Remember: Liking Your Product Is Different Than Actually Paying for It

Hearing that people like your product might be great for your ego, but it doesn’t actually mean anything for your business. At the end of the day, you’re trying to get people to become paying customers.

If your core idea is off, adding features isn’t going to fix anything. Creating an MVP allows you to test the value proposition of your idea without wasting a ton of time and resources building a complicated solution to a problem nobody cares about.

Test one feature at a time, and start with something that people are already willing to pay for. Monetization isn’t an afterthought.

Early Releases Are an Entrepreneurs Best Friend

It sounds simple, but few entrepreneurs realize it before going down the rabbit hole on the wrong project: what you want doesn’t really matter, whether or not a product is successful is based on what other peoples want.

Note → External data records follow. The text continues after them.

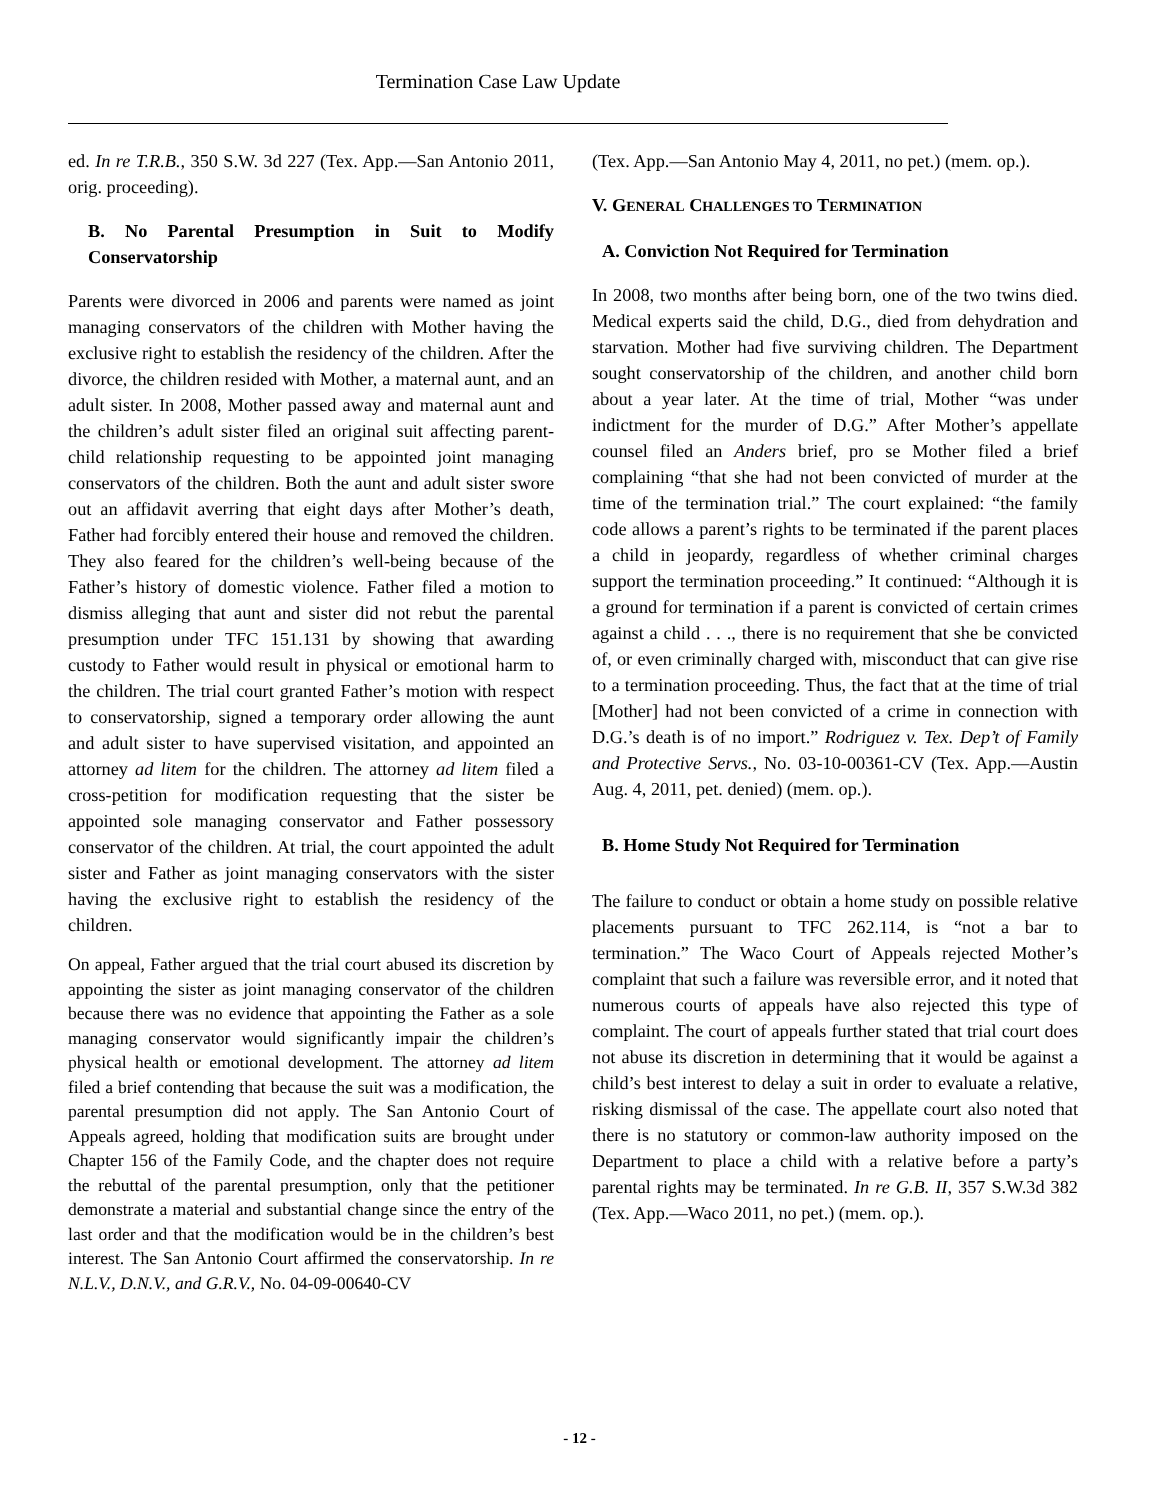Termination Case Law Update
ed. In re T.R.B., 350 S.W. 3d 227 (Tex. App.—San Antonio 2011, orig. proceeding).
B. No Parental Presumption in Suit to Modify Conservatorship
Parents were divorced in 2006 and parents were named as joint managing conservators of the children with Mother having the exclusive right to establish the residency of the children. After the divorce, the children resided with Mother, a maternal aunt, and an adult sister. In 2008, Mother passed away and maternal aunt and the children’s adult sister filed an original suit affecting parent-child relationship requesting to be appointed joint managing conservators of the children. Both the aunt and adult sister swore out an affidavit averring that eight days after Mother’s death, Father had forcibly entered their house and removed the children. They also feared for the children’s well-being because of the Father’s history of domestic violence. Father filed a motion to dismiss alleging that aunt and sister did not rebut the parental presumption under TFC 151.131 by showing that awarding custody to Father would result in physical or emotional harm to the children. The trial court granted Father’s motion with respect to conservatorship, signed a temporary order allowing the aunt and adult sister to have supervised visitation, and appointed an attorney ad litem for the children. The attorney ad litem filed a cross-petition for modification requesting that the sister be appointed sole managing conservator and Father possessory conservator of the children. At trial, the court appointed the adult sister and Father as joint managing conservators with the sister having the exclusive right to establish the residency of the children.
On appeal, Father argued that the trial court abused its discretion by appointing the sister as joint managing conservator of the children because there was no evidence that appointing the Father as a sole managing conservator would significantly impair the children’s physical health or emotional development. The attorney ad litem filed a brief contending that because the suit was a modification, the parental presumption did not apply. The San Antonio Court of Appeals agreed, holding that modification suits are brought under Chapter 156 of the Family Code, and the chapter does not require the rebuttal of the parental presumption, only that the petitioner demonstrate a material and substantial change since the entry of the last order and that the modification would be in the children’s best interest. The San Antonio Court affirmed the conservatorship. In re N.L.V., D.N.V., and G.R.V., No. 04-09-00640-CV
(Tex. App.—San Antonio May 4, 2011, no pet.) (mem. op.).
V. GENERAL CHALLENGES TO TERMINATION
A. Conviction Not Required for Termination
In 2008, two months after being born, one of the two twins died. Medical experts said the child, D.G., died from dehydration and starvation. Mother had five surviving children. The Department sought conservatorship of the children, and another child born about a year later. At the time of trial, Mother “was under indictment for the murder of D.G.” After Mother’s appellate counsel filed an Anders brief, pro se Mother filed a brief complaining “that she had not been convicted of murder at the time of the termination trial.” The court explained: “the family code allows a parent’s rights to be terminated if the parent places a child in jeopardy, regardless of whether criminal charges support the termination proceeding.” It continued: “Although it is a ground for termination if a parent is convicted of certain crimes against a child . . ., there is no requirement that she be convicted of, or even criminally charged with, misconduct that can give rise to a termination proceeding. Thus, the fact that at the time of trial [Mother] had not been convicted of a crime in connection with D.G.’s death is of no import.” Rodriguez v. Tex. Dep’t of Family and Protective Servs., No. 03-10-00361-CV (Tex. App.—Austin Aug. 4, 2011, pet. denied) (mem. op.).
B. Home Study Not Required for Termination
The failure to conduct or obtain a home study on possible relative placements pursuant to TFC 262.114, is “not a bar to termination.” The Waco Court of Appeals rejected Mother’s complaint that such a failure was reversible error, and it noted that numerous courts of appeals have also rejected this type of complaint. The court of appeals further stated that trial court does not abuse its discretion in determining that it would be against a child’s best interest to delay a suit in order to evaluate a relative, risking dismissal of the case. The appellate court also noted that there is no statutory or common-law authority imposed on the Department to place a child with a relative before a party’s parental rights may be terminated. In re G.B. II, 357 S.W.3d 382 (Tex. App.—Waco 2011, no pet.) (mem. op.).
- 12 -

Starting with one feature at a time and identifying which ones work is much faster than building a product with a ton of features only to find out nobody else needs your solution.

MVPs help you waste less time in the design phase by allowing you to iterate on what actual users want.

If you expunge all of your resources trying to build a complex app to fulfill all of your users’ needs, you won’t have anything left to iterate if people don’t resonate with your product.

Remember, creating a single feature that everyone uses will make you a lot more money than building 10 that nobody uses.